I finished up the build with some solid cork grips from Riv Bike, and some rubber block pedals from an old J.C. Higgins kids bike from the 60's. If I ever needed to I could fight off a bear with those pedals. They weigh a ton.
Well here are the pics of the finished product.

































Anyway there she is. It was a lot fun to build and a blast to ride.

Mutt

P.S. Holy huge pics Batman! Sorry, not sure why they are so big.


----------



## racerx (Jan 29, 2004)

*Very Nice Restore Job*

I have a Batavus from what looks like the same era, at least the same crankset and calipers. What year do you think the Dawes is?
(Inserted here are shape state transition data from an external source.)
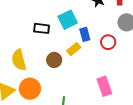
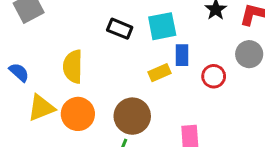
brown circle: (54, 60) -> (132, 116), moved, size x1.5

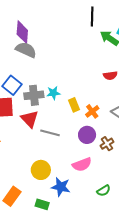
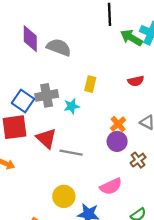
gray semicircle: (26, 50) -> (59, 47), moved
gray cross: (34, 95) -> (47, 95), moved
yellow rectangle: (74, 105) -> (90, 84), moved, turned 40
purple circle: (87, 135) -> (117, 141), moved

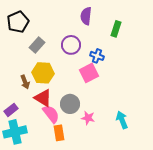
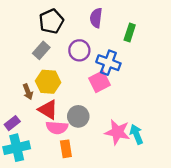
black pentagon: (18, 22) -> (51, 21), moved
blue cross: (97, 56) -> (108, 63), size x1.5
pink semicircle: (51, 114) -> (57, 128), turned 132
pink star: (88, 118) -> (117, 132), moved, size x1.6

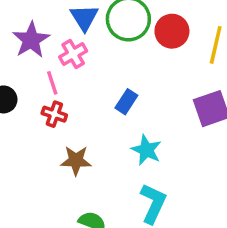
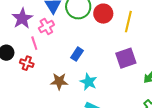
red cross: (54, 114) -> (27, 63), moved
brown star: (76, 161) -> (59, 81), moved

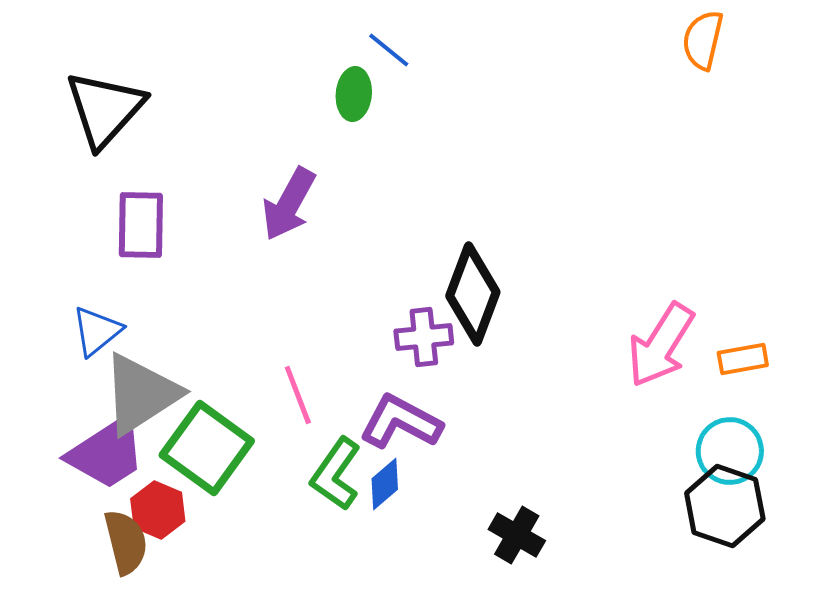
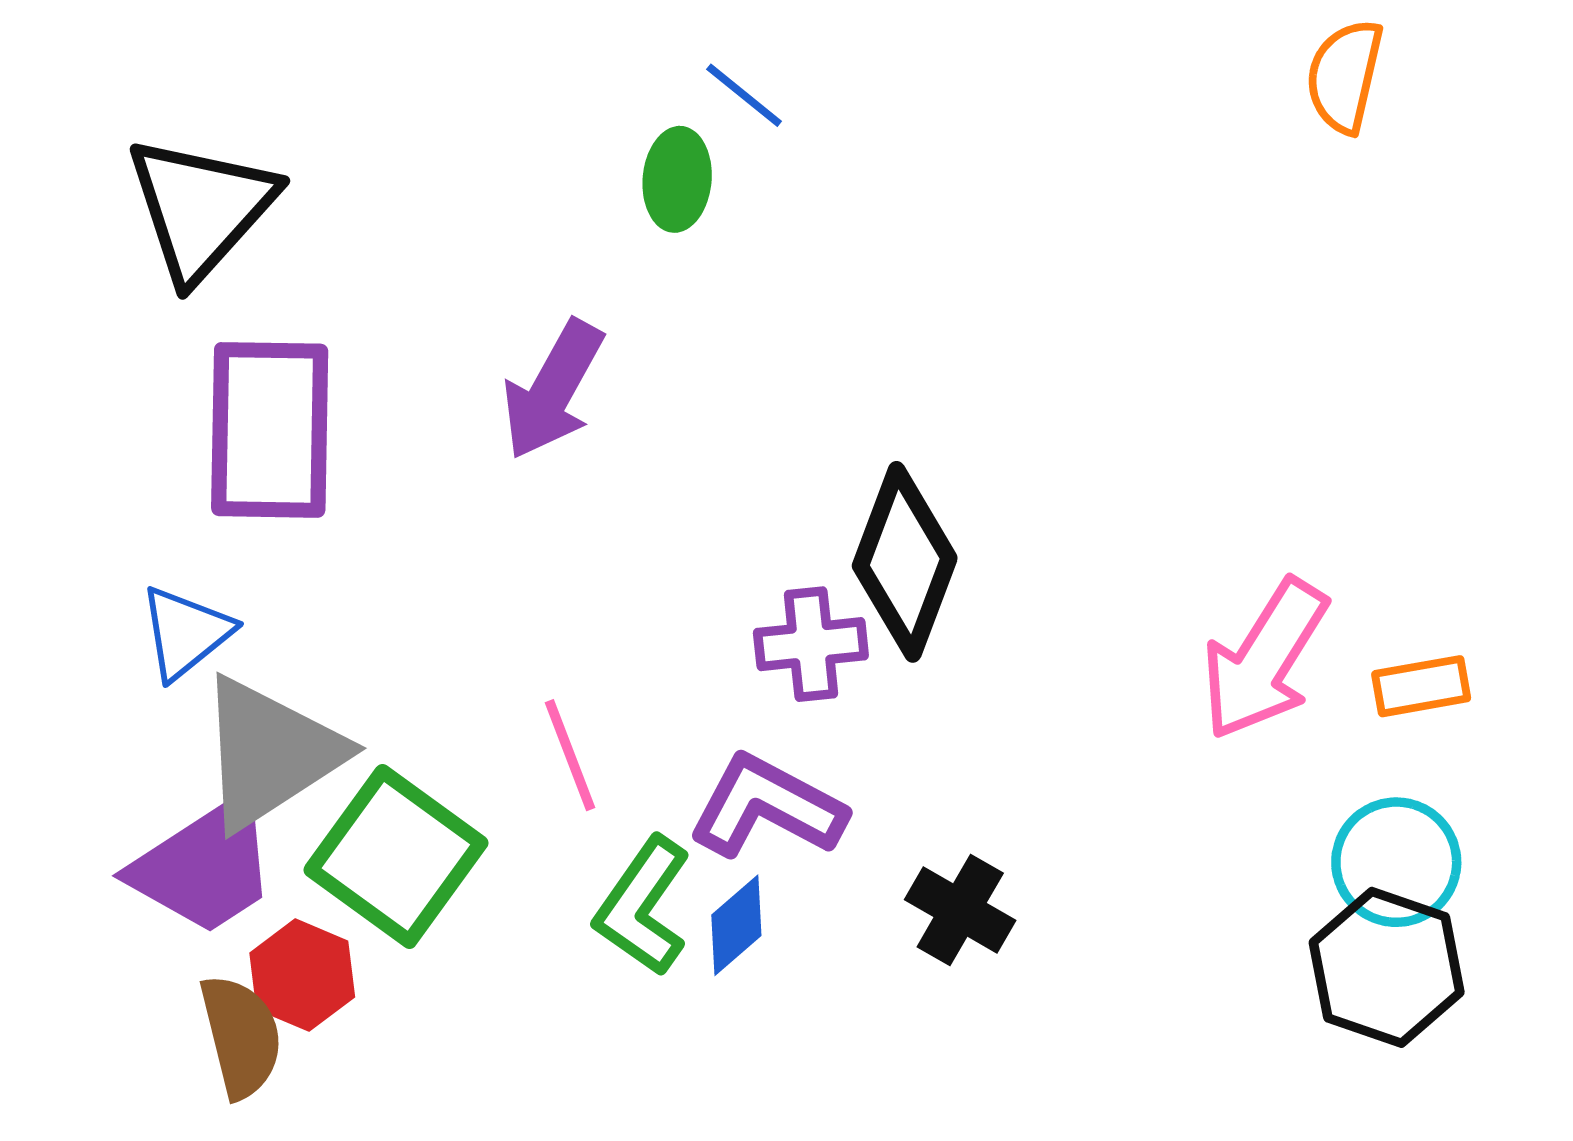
purple rectangle: (141, 225) -> (270, 430), size x1.4
black cross: (517, 535) -> (960, 910), moved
Will you ride this bike often? Trying to figure out how to best build my Batavus and need some ideas.


----------



## tarwheel2 (Jul 7, 2005)

Now that is retro! Cool.


----------



## Dave Hickey (Jan 27, 2002)

Two thumbs up.... I love it.......outstanding


----------



## Muttley (Oct 12, 2008)

Thanks Dave, I'll have it out for the Night Riders ride this Sunday if you're going to be out.

Mutt


----------



## Dave Hickey (Jan 27, 2002)

Muttley said:


> Thanks Dave, I'll have it out for the Night Riders ride this Sunday if you're going to be out.
> 
> Mutt



excellent.....


----------



## ScottInCincinnati (Feb 20, 2004)

Agree with the others, very well done! Excellent choice of components, even the token fenders.


----------



## jet sanchEz (Nov 28, 2005)

Very nice, I am inspired to make my old Raleigh Grand Prix into one of these bikes. How are you liking the rear hub? It changes gears when you kick back?
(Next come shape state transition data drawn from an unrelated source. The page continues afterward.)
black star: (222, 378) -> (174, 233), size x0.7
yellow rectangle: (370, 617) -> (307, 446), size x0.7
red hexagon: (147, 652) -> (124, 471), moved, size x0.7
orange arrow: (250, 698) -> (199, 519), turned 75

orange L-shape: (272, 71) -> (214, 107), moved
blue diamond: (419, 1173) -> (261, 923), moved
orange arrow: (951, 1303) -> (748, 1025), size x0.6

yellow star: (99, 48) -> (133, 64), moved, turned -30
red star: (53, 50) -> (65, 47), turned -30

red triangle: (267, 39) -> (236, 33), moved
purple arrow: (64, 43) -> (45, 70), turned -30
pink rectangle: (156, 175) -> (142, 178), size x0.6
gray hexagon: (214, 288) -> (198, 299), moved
Where did you find those fenders?


----------



## Pablo (Jul 7, 2004)

That is hawt. Nice job. (Also good job on taking pics before those tires get dirty.)


----------



## Muttley (Oct 12, 2008)

Thanks guys, I've got about 40 or 50 miles on it now and it's a blast to ride. I really like the S/A 2 spd hub. Yes it does a short little back peddle to change gears. This also has a coaster brake on it so it is a fine line between changing gears and braking. It takes a little getting use to but is really fun on the right kind of bike once you get the hang of it. I wanted a clean look on the bars so that's why I went with the coaster brake. This is going to be my social rides and pub crawler bike and I think it will do a good job of pulling this off.

Mutt


----------



## Opus51569 (Jul 21, 2009)

Very nice. I dig those short little fenders.


----------



## darrch (Mar 5, 2012)

Really nice setup vs orig. Now what to do with my 1970 Dawes Galaxy!


----------